Credit: Photo by William Camargo

With the City Council rushing to create a whole new type of tax incrementing financing ­– just weeks after pushing through a new $100 million Community Catalyst Fund – this may be a good moment to consider the state of slush in the City of Chicago.

The first so-called Transit TIF, running from North to Devon avenues, doesn’t quite qualify as a slush fund, as TIFs now seem to function.  For one, it’s explicitly dedicated to the modernizing of the Red and Purple lines, providing $625 million to help the city qualify for matching federal funds.

It also departs from the standard TIF program in other ways, as The Chicago Reader’s Ben Joravsky reported.  It doesn’t pretend to finance economic development in underserved communities, and it doesn’t pretend to capture additional revenue resulting from the investments it drives.  It’s just another way of collecting the increases in property tax revenue that would have come in anyway.

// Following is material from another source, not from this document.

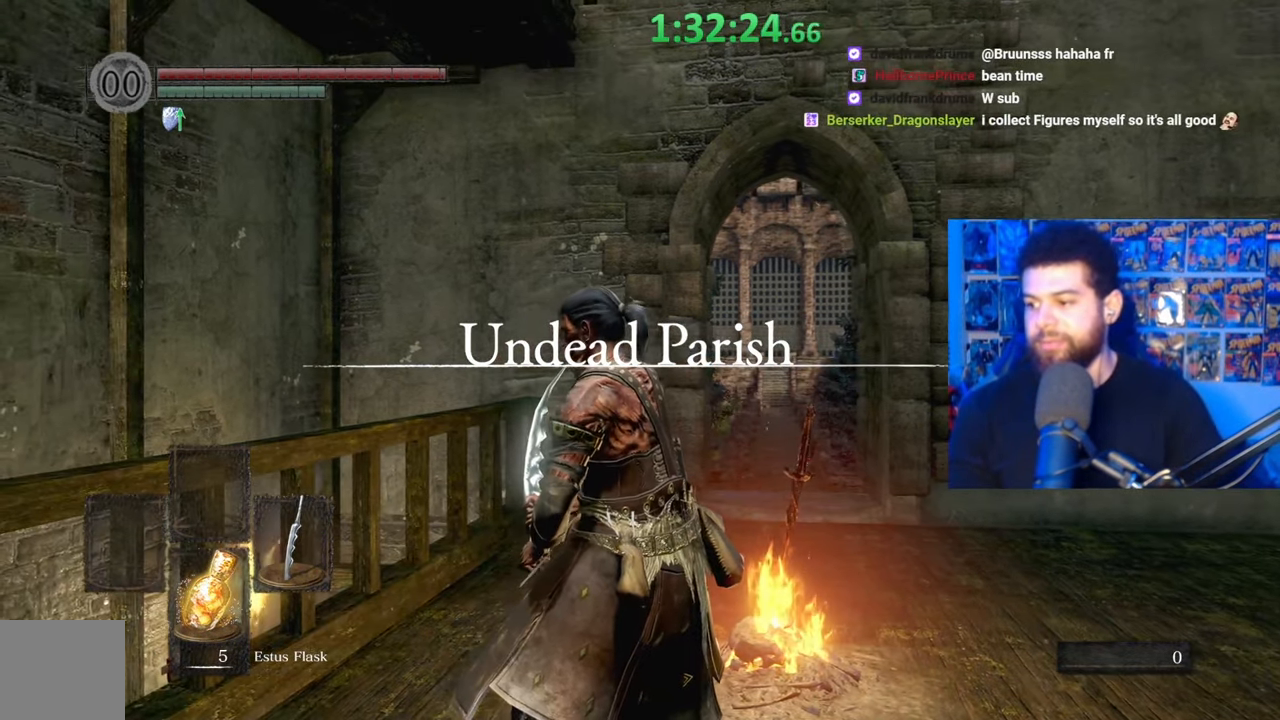
{"buttons": [], "left_stick": "center", "right_stick": "down", "events": [[117, "right_stick", "right"], [267, "right_stick", "center"], [400, "right_stick", "down"]]}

And since that money will have to be made up by existing taxing bodies, it’s essentially a back-door tax hike.

Of course, there’s still the old TIF program, and as a slush fund it’s doing quite well, taking in $461 million last year, with the yearly take set to rise as property taxes go up.  It’s a huge pot of money that Mayor Rahm Emanuel can tap into at will, whether on development projects or to fill budget gaps, as he demonstrated in this fall’s teacher contract talks.

Beyond that, Emanuel hasn’t replicated the success his predecessor had with massive slush funds, set up with the billion-dollar proceeds from the sale of the Skyway and the city’s parking meters.  Instead, Emanuel’s setting up smaller pools of off-budget funds under his control, with little or no oversight.

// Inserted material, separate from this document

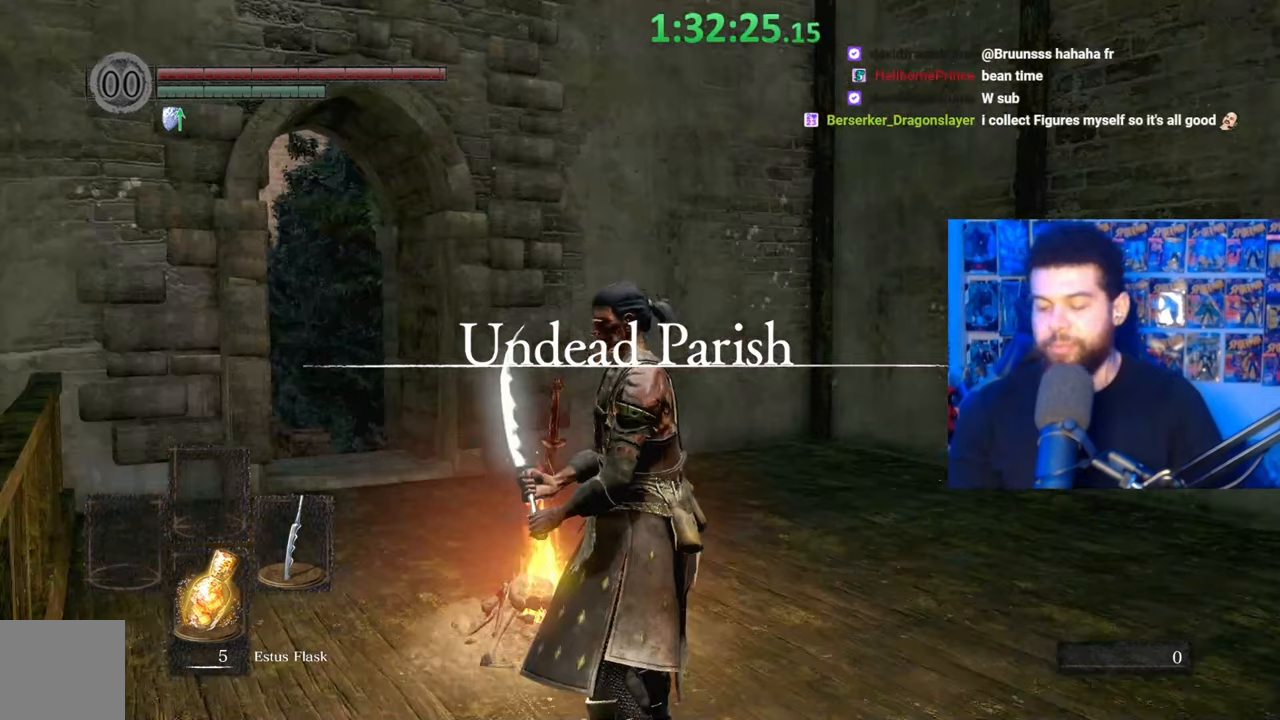
{"buttons": [], "left_stick": "center", "right_stick": "center", "events": [[50, "right_stick", "center"]]}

Last month, the City Council pledged $100 million in city money for a Community Catalyst Fund to attract private capital to invest in neighborhoods.  It’s the brainchild of City Treasurer Kurt Summers, who also chairs a parallel fund, the Infrastructure Trust.  (Summers says that under-performing entity is soon to launch “the biggest lighting program in North America” – though cash-strapped Detroit has succeeded with a similar program, taking the cheaper route of traditional bond financing.)  How the new fund will succeed in spurring economic development where TIF has failed isn’t clear.

Ald. Carlos Rosa (35th) warns that the Catalyst Fund “in fact amounts to a blank check from Chicago taxpayers to financiers.” He cites the lack of guarantees that the poorest communities will be served; a scale of investment that favors big businesses; and “little or no public accountability,” with a board appointed by the mayor and little protection against conflicts of interest.

In May, the council approved Emanuel’s Neighborhood Opportunity Fund, financed through so-called “density bonus” payments made by downtown developers (payments in exchange for the right to build additional height and density). It’s expected to generate $10 million a year, with 80 percent going to economic development in low-income areas.  Emanuel can award grants under $250,000 without council approval. Noting the lack of oversight and transparency, Ald. Brendan Reilly (42nd) said, “Some people I’ve talked to have equated this to a slush fund.”

Now a third such fund is under discussion.  In successful planned manufacturing districts along the North Branch on the Chicago River, where Emanuel wants to relax zoning rules so developers can build luxury high-rises, he has proposed charging a fee on non-industrial development to be invested, in part, in less successful industrial corridors in outlying areas.  (The fund would also “support infrastructure improvements in corridors transitioning away from industrial use,” so it’s not a total loss for developers.)

There are many problems with this.  The old, established manufacturers that will be run out of town pay good wages and benefits; new industrial developments tend to be warehouses, where the workforce is often handled by subcontractors and paid low wages with no benefits.  And it’s not like the city’s population is growing, such that we need a slew of new high-rises along the river.

There will also be the usual questions of who decides how the money is spent, how much oversight and accountability exists – whether promised jobs actually materialize, for one thing – and ultimately who benefits from the new program.

Emanuel’s growing collection of slush funds raises questions not just of governance but of priorities as well.  In a city struggling to provide basic services – where school budgets are being slashed and a serious anti-violence program seems beyond reach – and where revenue solutions targeting the wealthy are off the table, do we really need to empower our mayor to hand out more largesse to the business class?

Curtis is an opinion writer for The Chicago Reporter.